Because of its efficiency, this low-energy process can be run using only a few volts of electricity, sunlight and a whole lot of carbon dioxide. At its root, the system uses electrolytic syntheses to make the nanofibers. CO2 is broken down in a high-temperature electrolytic bath of molten carbonates at 1,380 degrees F (750 degrees C). Atmospheric air is added to an electrolytic cell. Once there, the CO2 dissolves when subjected to the heat and direct current through electrodes of nickel and steel. The carbon nanofibers build up on the steel electrode, where they can be removed, Licht says.

To power the syntheses, heat and electricity are produced through a hybrid and extremely efficient concentrating solar-energy system. The system focuses the sun’s rays on a photovoltaic solar cell to generate electricity and on a second system to generate heat and thermal energy, which raises the temperature of the electrolytic cell.

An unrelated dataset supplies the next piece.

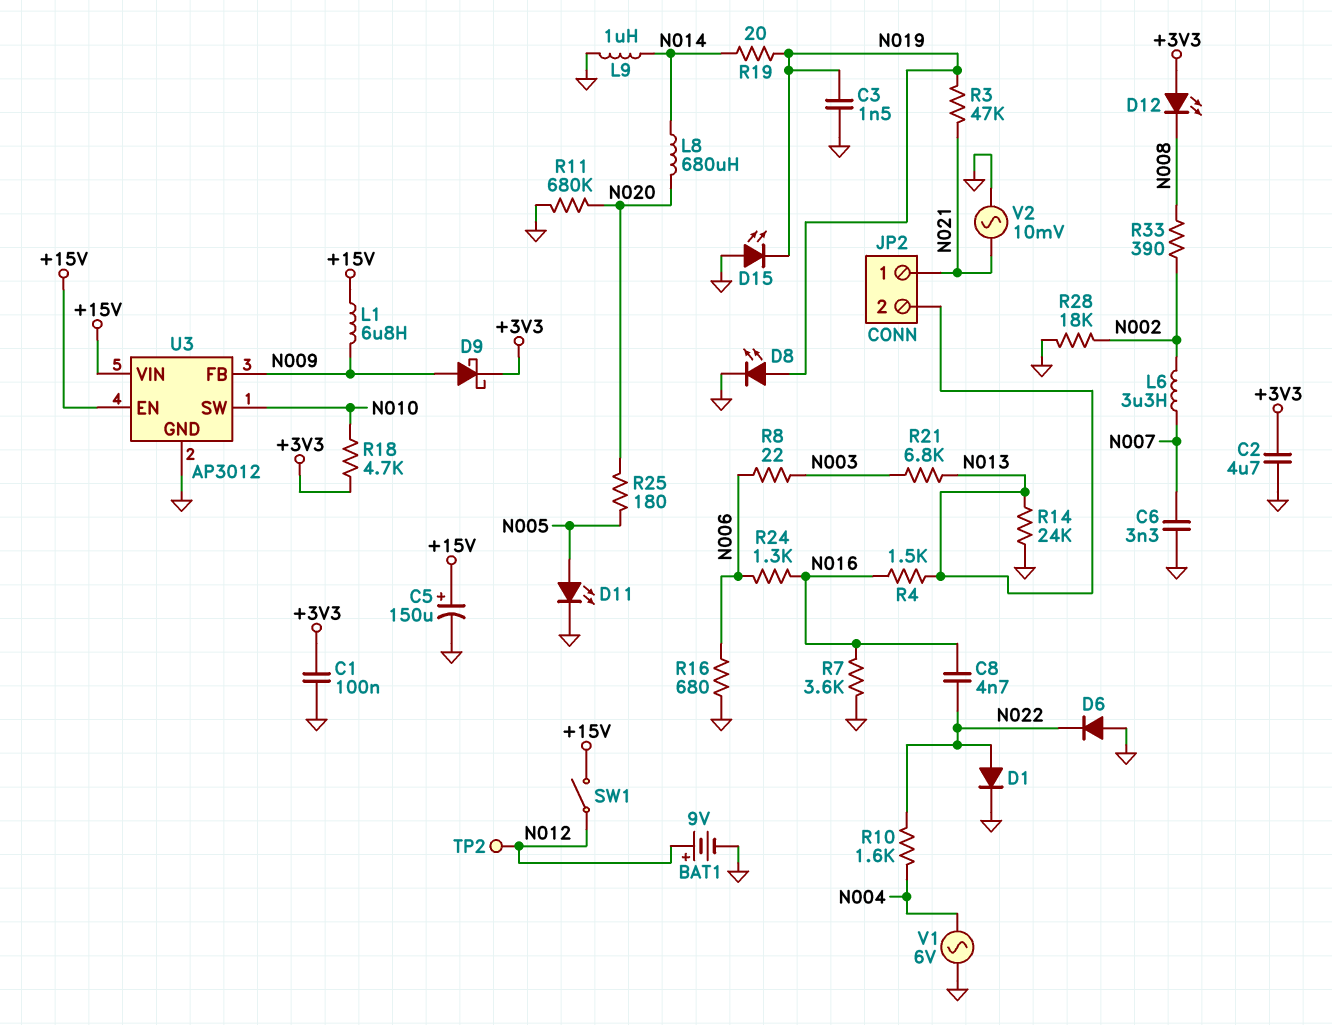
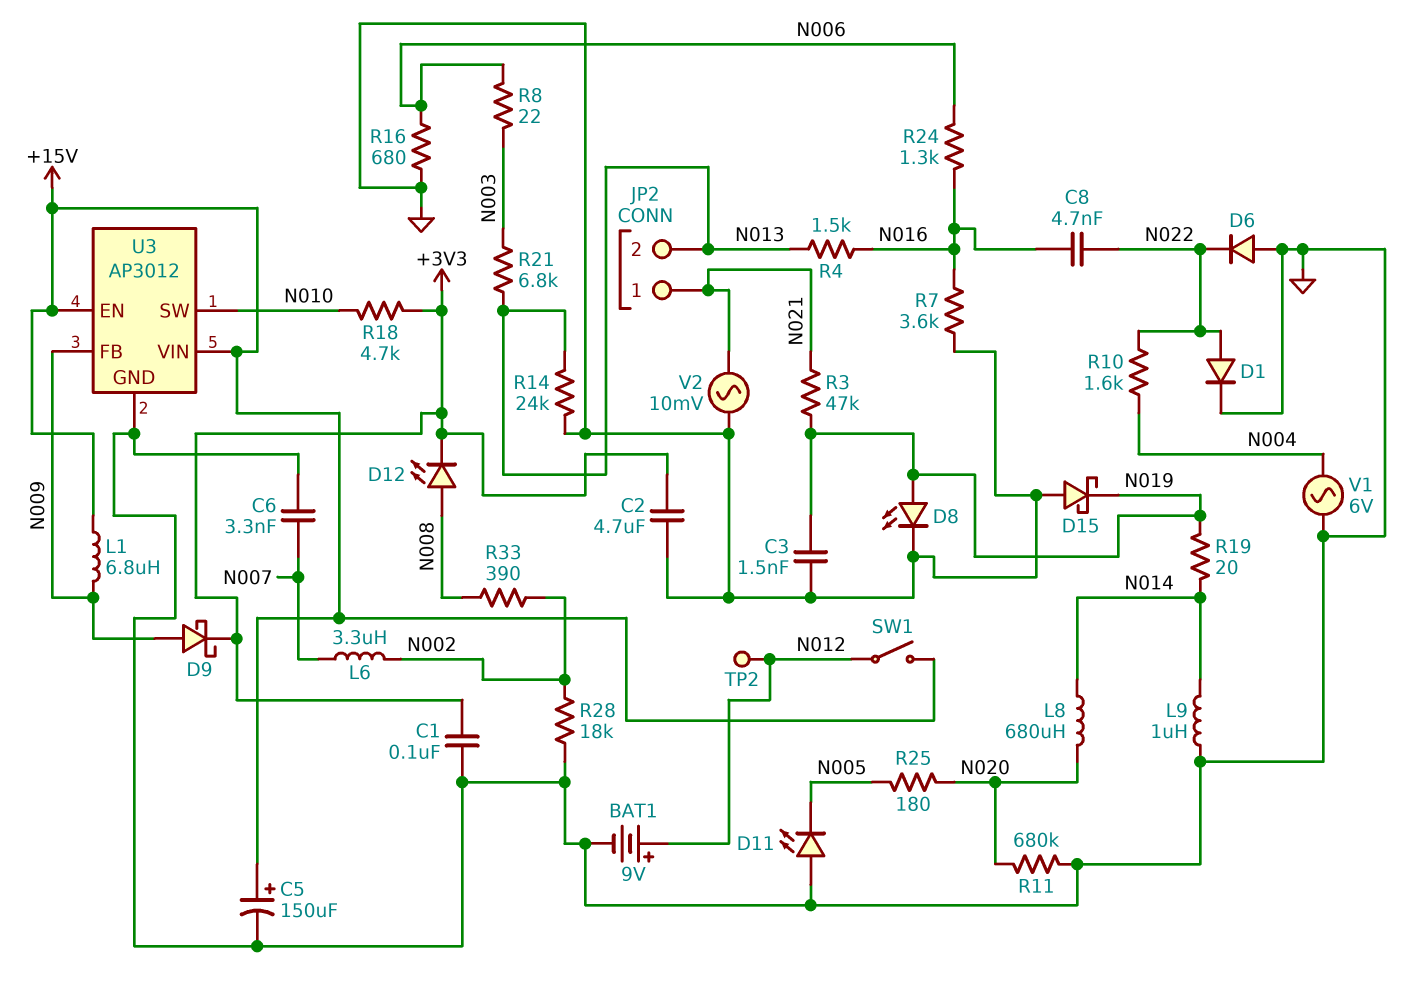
D11: LED (A N005, K GND) -> LED (A GND, K N005)
D12: LED (A +3V3, K N008) -> LED (A N008, K +3V3)
D15: LED (A GND, K N019) -> schottky (A GND, K N019)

Licht estimates electrical energy costs of this “solar thermal electrochemical process” to be around $1,000 per ton of carbon nanofiber product, which means the cost of running the system is hundreds of times less than the value of product output.

“We calculate that with a physical area less than 10 percent the size of the Sahara Desert, our process could remove enough CO2 to decrease atmospheric levels to those of the pre-industrial revolution within 10 years,” he says. [emphasis mine]

At this time, the system is experimental, and Licht’s biggest challenge will be to ramp up the process and gain experience to make consistently sized nanofibers. “We are scaling up quickly,” he adds, “and soon should be in range of making tens of grams of nanofibers an hour.”

Licht explains that one advance the group has recently achieved is the ability to synthesize carbon fibers using even less energy than when the process was initially developed. “Carbon nanofiber growth can occur at less than 1 volt at 750 degrees C, which for example is much less than the 3-5 volts used in the 1,000 degree C industrial formation of aluminum,” he says.

A low energy approach that cleans up the air by converting greenhouse gases into useful materials and does it quickly is incredibly exciting. Of course, there are a few questions to be asked. Are the research outcomes reproducible by other teams? Licht notes the team is scaling the technology up but how soon can we scale up to industrial strength?